Nothing but the lines from the first line of the material below through the line that holds "Views under article" should be set down, exactly and with pictures left out.

** Opening THE INPUT block **

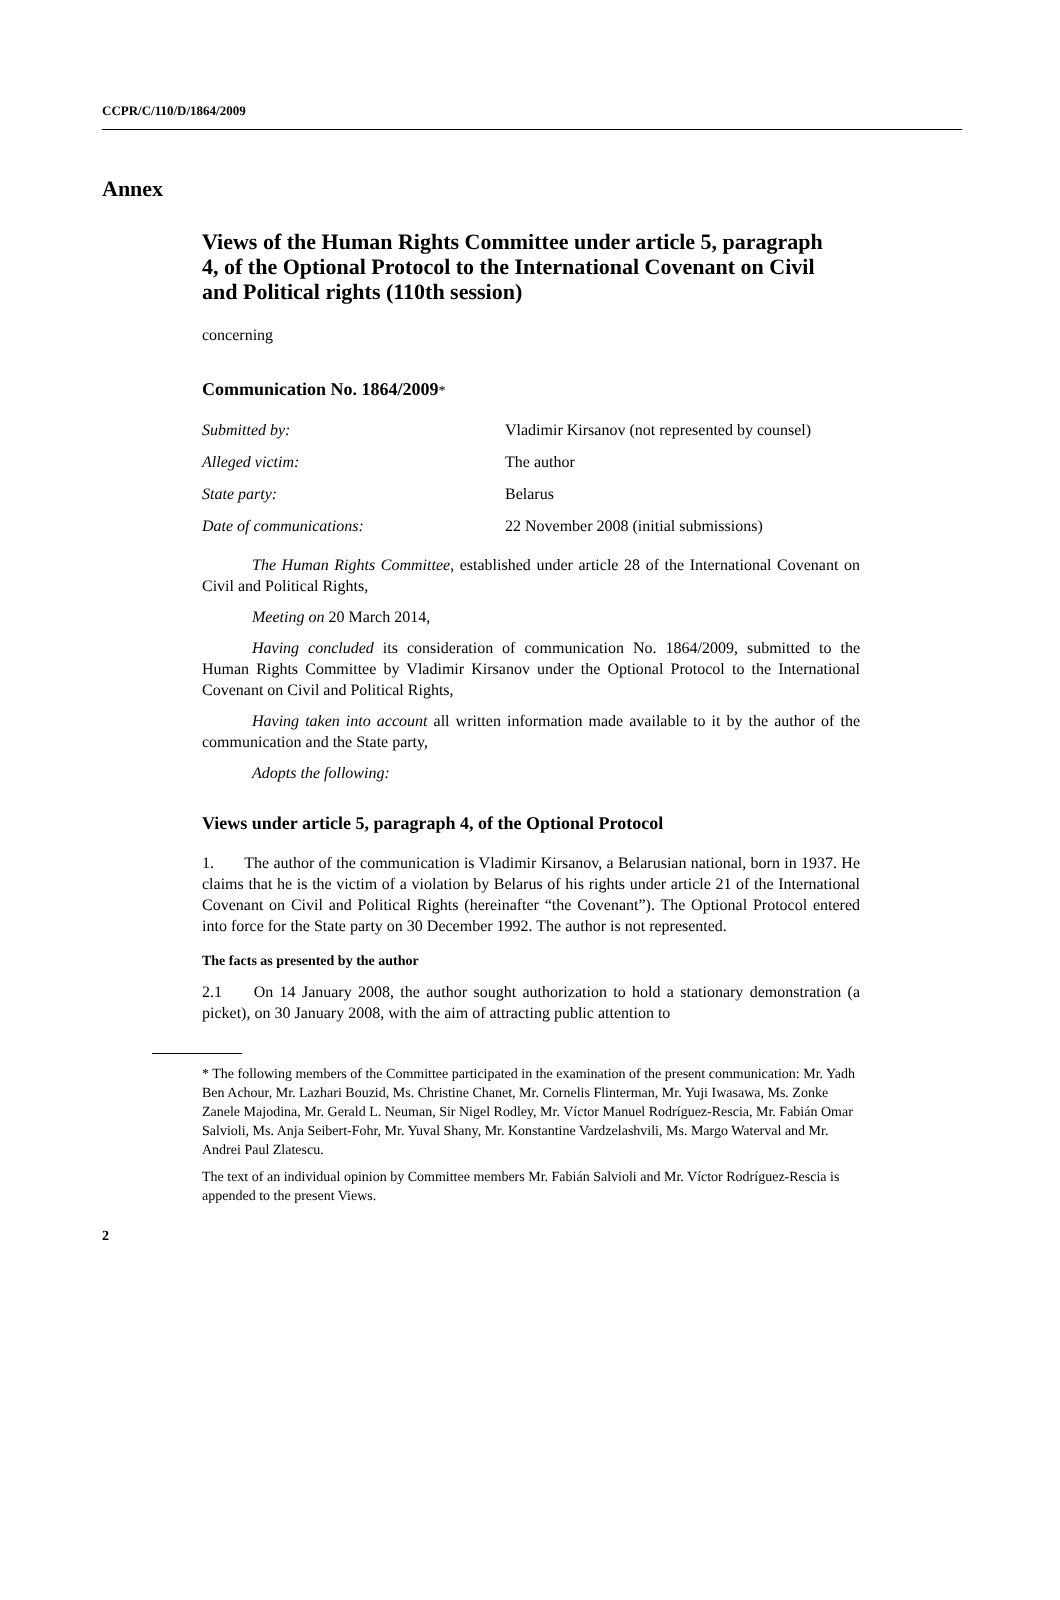CCPR/C/110/D/1864/2009
Annex
Views of the Human Rights Committee under article 5, paragraph 4, of the Optional Protocol to the International Covenant on Civil and Political rights (110th session)
concerning
Communication No. 1864/2009*
Submitted by: Vladimir Kirsanov (not represented by counsel)
Alleged victim: The author
State party: Belarus
Date of communications: 22 November 2008 (initial submissions)
The Human Rights Committee, established under article 28 of the International Covenant on Civil and Political Rights,
Meeting on 20 March 2014,
Having concluded its consideration of communication No. 1864/2009, submitted to the Human Rights Committee by Vladimir Kirsanov under the Optional Protocol to the International Covenant on Civil and Political Rights,
Having taken into account all written information made available to it by the author of the communication and the State party,
Adopts the following:
Views under article 5, paragraph 4, of the Optional Protocol
1. The author of the communication is Vladimir Kirsanov, a Belarusian national, born in 1937. He claims that he is the victim of a violation by Belarus of his rights under article 21 of the International Covenant on Civil and Political Rights (hereinafter “the Covenant”). The Optional Protocol entered into force for the State party on 30 December 1992. The author is not represented.
The facts as presented by the author
2.1 On 14 January 2008, the author sought authorization to hold a stationary demonstration (a picket), on 30 January 2008, with the aim of attracting public attention to
* The following members of the Committee participated in the examination of the present communication: Mr. Yadh Ben Achour, Mr. Lazhari Bouzid, Ms. Christine Chanet, Mr. Cornelis Flinterman, Mr. Yuji Iwasawa, Ms. Zonke Zanele Majodina, Mr. Gerald L. Neuman, Sir Nigel Rodley, Mr. Víctor Manuel Rodríguez-Rescia, Mr. Fabián Omar Salvioli, Ms. Anja Seibert-Fohr, Mr. Yuval Shany, Mr. Konstantine Vardzelashvili, Ms. Margo Waterval and Mr. Andrei Paul Zlatescu.
The text of an individual opinion by Committee members Mr. Fabián Salvioli and Mr. Víctor Rodríguez-Rescia is appended to the present Views.
2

** Closing THE INPUT block **

TASK SOLUTION |
CCPR/C/110/D/1864/2009
Annex
Views of the Human Rights Committee under article 5, paragraph 4, of the Optional Protocol to the International Covenant on Civil and Political rights (110th session)
concerning
Communication No. 1864/2009*
Submitted by: Vladimir Kirsanov (not represented by counsel)
Alleged victim: The author
State party: Belarus
Date of communications: 22 November 2008 (initial submissions)
The Human Rights Committee, established under article 28 of the International Covenant on Civil and Political Rights,
Meeting on 20 March 2014,
Having concluded its consideration of communication No. 1864/2009, submitted to the Human Rights Committee by Vladimir Kirsanov under the Optional Protocol to the International Covenant on Civil and Political Rights,
Having taken into account all written information made available to it by the author of the communication and the State party,
Adopts the following:
Views under article 5, paragraph 4, of the Optional Protocol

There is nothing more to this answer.